As a teenager, the Lutheran Johann Oncken left his native Germany and moved to England for an education and vocation. He served an apprenticeship under a Presbyterian Scot, where he not only learned a trade but also learned to love God’s Word. But it wasn’t until a near-fatal accident that Oncken became sensitive to his spiritual needs. When he was well enough to leave his house, he visited a Methodist church where he came to understand what it was to trust the finished work of Christ. Immediately he began to witness of his faith, and determined that God wanted him to become a missionary to his own people back home. With the help of an English Reformed church he set out for Hamburg. Since missionary work by Reformed Presbyterian Methodists was disapproved by the German government, Brother Oncken was limited to distributing Bibles. It is said that at the end of his life, he had given away more than two million copies of the Scriptures.

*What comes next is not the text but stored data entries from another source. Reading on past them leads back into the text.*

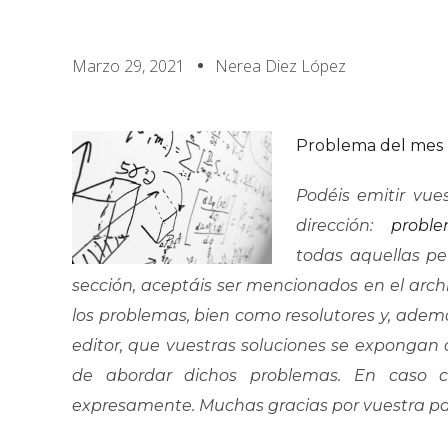
Marzo 29, 2021
Nerea Diez López
Problema del mes (
Podéis emitir vues
dirección:
probl
todas aquellas pe
sección, aceptáis ser mencionados en el arc
los problemas, bien como resolutores y, además
editor, que vuestras soluciones se expongan
de abordar dichos problemas. En caso co
expresamente. Muchas gracias por vuestra par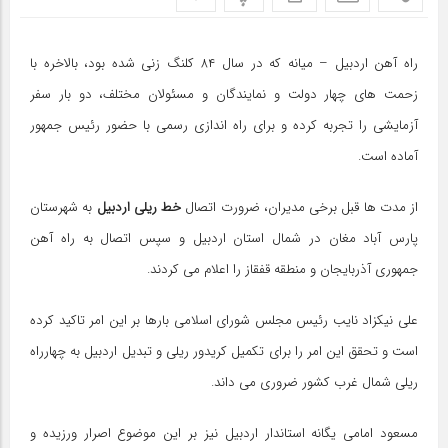
راه آهن اردبیل – میانه که در سال ۸۴ کلنگ زنی شده بود، بالاخره با
زحمت های چهار دولت و نمایندگان و مسئولان مختلف، دو بار سفر
آزمایشی را تجربه کرده و برای راه اندازی رسمی با حضور رئیس جمهور
آماده است.
از مدت ها قبل برخی مدیران، ضرورت اتصال
خط ریلی اردبیل
به شهرستان
پارس آباد مغان در شمال استان اردبیل و سپس اتصال به راه آهن
جمهوری آذربایجان و منطقه قفقاز را اعلام می کردند.
علی نیکزاد نایب رئیس مجلس شورای اسلامی بارها بر این امر تاکید کرده
است و تحقق این امر را برای تکمیل کریدور ریلی و تبدیل اردبیل به چهارراه
ریلی شمال غرب کشور ضروری می داند.
مسعود امامی یگانه استاندار اردبیل نیز بر این موضوع اصرار ورزیده و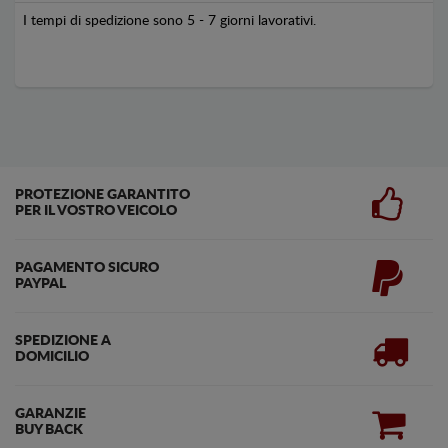
I tempi di spedizione sono 5 - 7 giorni lavorativi.
PROTEZIONE GARANTITO
PER IL VOSTRO VEICOLO
PAGAMENTO SICURO
PAYPAL
SPEDIZIONE A
DOMICILIO
GARANZIE
BUY BACK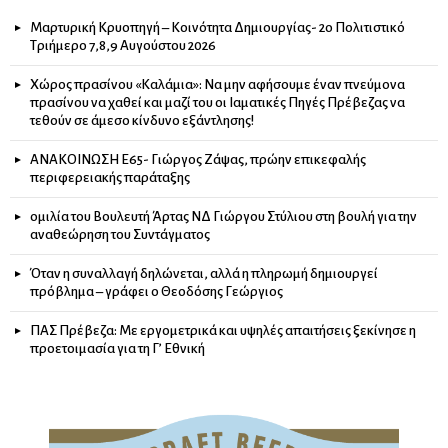
Μαρτυρική Κρυοπηγή – Κοινότητα Δημιουργίας- 2ο Πολιτιστικό
Τριήμερο 7,8,9 Αυγούστου 2026
Χώρος πρασίνου «Καλάμια»: Να μην αφήσουμε έναν πνεύμονα
πρασίνου να χαθεί και μαζί του οι Ιαματικές Πηγές Πρέβεζας να
τεθούν σε άμεσο κίνδυνο εξάντλησης!
ΑΝΑΚΟΙΝΩΣΗ Ε65- Γιώργος Ζάψας, πρώην επικεφαλής
περιφερειακής παράταξης
ομιλία του Βουλευτή Άρτας ΝΔ Γιώργου Στύλιου στη βουλή για την
αναθεώρηση του Συντάγματος
Όταν η συναλλαγή δηλώνεται, αλλά η πληρωμή δημιουργεί
πρόβλημα – γράφει ο Θεοδόσης Γεώργιος
ΠΑΣ Πρέβεζα: Με εργομετρικά και υψηλές απαιτήσεις ξεκίνησε η
προετοιμασία για τη Γ’ Εθνική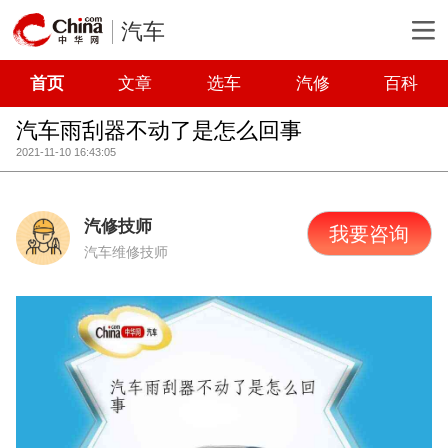
汽车
首页
文章
选车
汽修
百科
汽车雨刮器不动了是怎么回事
2021-11-10 16:43:05
汽修技师
我要咨询
汽车维修技师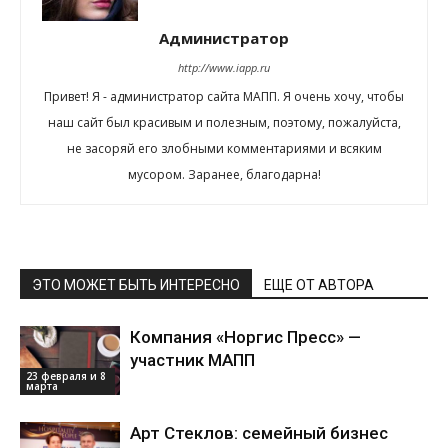
Администратор
http://www.iapp.ru
Привет! Я - администратор сайта МАПП. Я очень хочу, чтобы
наш сайт был красивым и полезным, поэтому, пожалуйста,
не засоряй его злобными комментариями и всяким
мусором. Заранее, благодарна!
ЭТО МОЖЕТ БЫТЬ ИНТЕРЕСНО
ЕЩЕ ОТ АВТОРА
Компания «Норгис Пресс» —
участник МАПП
23 февраля и 8
марта
Арт Стеклов: семейный бизнес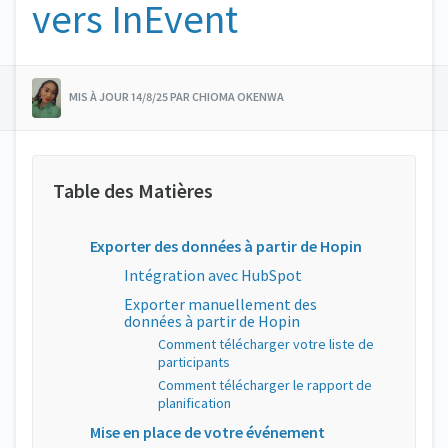
vers InEvent
MIS À JOUR 14/8/25 PAR CHIOMA OKENWA
Exporter des données à partir de Hopin
Intégration avec HubSpot
Exporter manuellement des
données à partir de Hopin
Comment télécharger votre liste de
participants
Comment télécharger le rapport de
planification
Mise en place de votre événement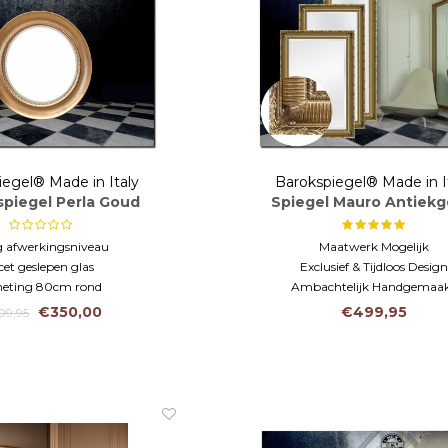
iegel® Made in Italy
Barokspiegel® Made in I
piegel Perla Goud
Spiegel Mauro Antiek
Aanbieding!
 afwerkingsniveau
Maatwerk Mogelijk
cet geslepen glas
Exclusief & Tijdloos Design
eting 80cm rond
Ambachtelijk Handgemaa
€350,00
€499,95
09,95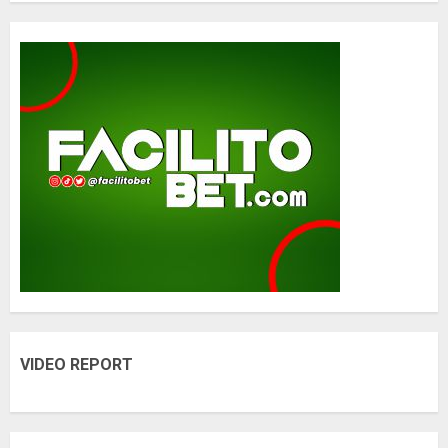
VIDEO REPORT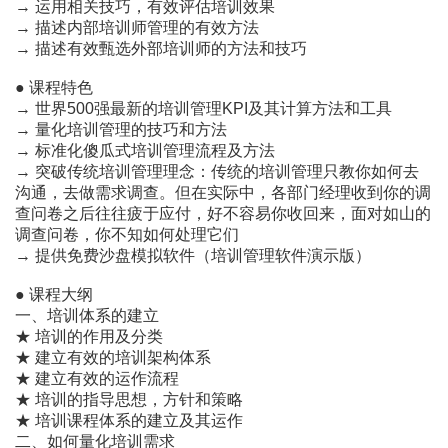
→ 运用相关技巧，有效评估培训效果
→ 描述内部培训师管理的有效方法
→ 描述有效甄选外部培训师的方法和技巧
● 课程特色
→ 世界500强最新的培训管理KPI及其计算方法和工具
→ 量化培训管理的技巧和方法
→ 标准化傻瓜式培训管理流程及方法
→ 突破传统培训管理理念：传统的培训管理只教你如何去
沟通，去做需求调查。但在实际中，各部门经理收到你的调
查问卷之后往往疲于应付，好不容易你收回来，面对如山的
调查问卷，你不知如何处理它们
→ 提供免费沙盘模拟软件（培训管理软件演示版）
● 课程大纲
一、培训体系的建立
★ 培训的作用及分类
★ 建立有效的培训架构体系
★ 建立有效的运作流程
★ 培训的指导思想，方针和策略
★ 培训课程体系的建立及其运作
二、如何量化培训需求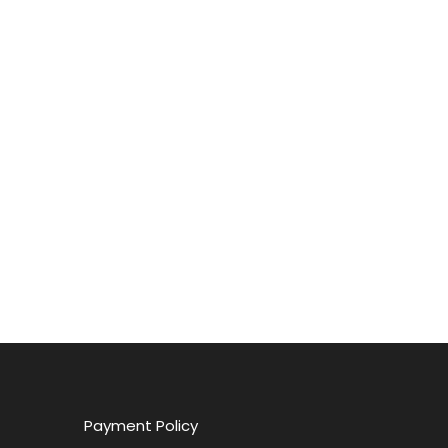
Payment Policy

When a baby was born into the Oncken home, Johann began to wonder about having the child christened. As he studied the Bible, he couldn’t find any authority for the sprinkling of infants, and he began to wonder about his own “baptism.” For five years he could find no one who baptized by immersion, until he ran into an ordained Baptist, an American, who was studying in Germany. Barnas Sears, investigated the faith of Oncken, and on April 22, 1834 he baptized seven people, and the next day they were organized into the first Baptist church in Germany, with Johann Oncken ordained as their pastor.
From that moment on, the biography of Oncken appears almost miraculous. Within four years churches were started in Berlin, Oldenburg, and Stuttgart. That is when Brother Oncken began to be arrested for carrying out the Lord’s work, but with his release the Lord blessed even more. Churches were started in Denmark and the Netherlands, and the gospel was preached in Lithuania, Switzerland, Poland and Russia. When a law was finally passed “granting” religious liberty in Germany, the church in Hamburg began a building program, erecting an edifice seating 1,400 people.
After having accomplished much for the Lord throughout Europe, the earthly life of Johann Oncken came to an end on this day in 1884.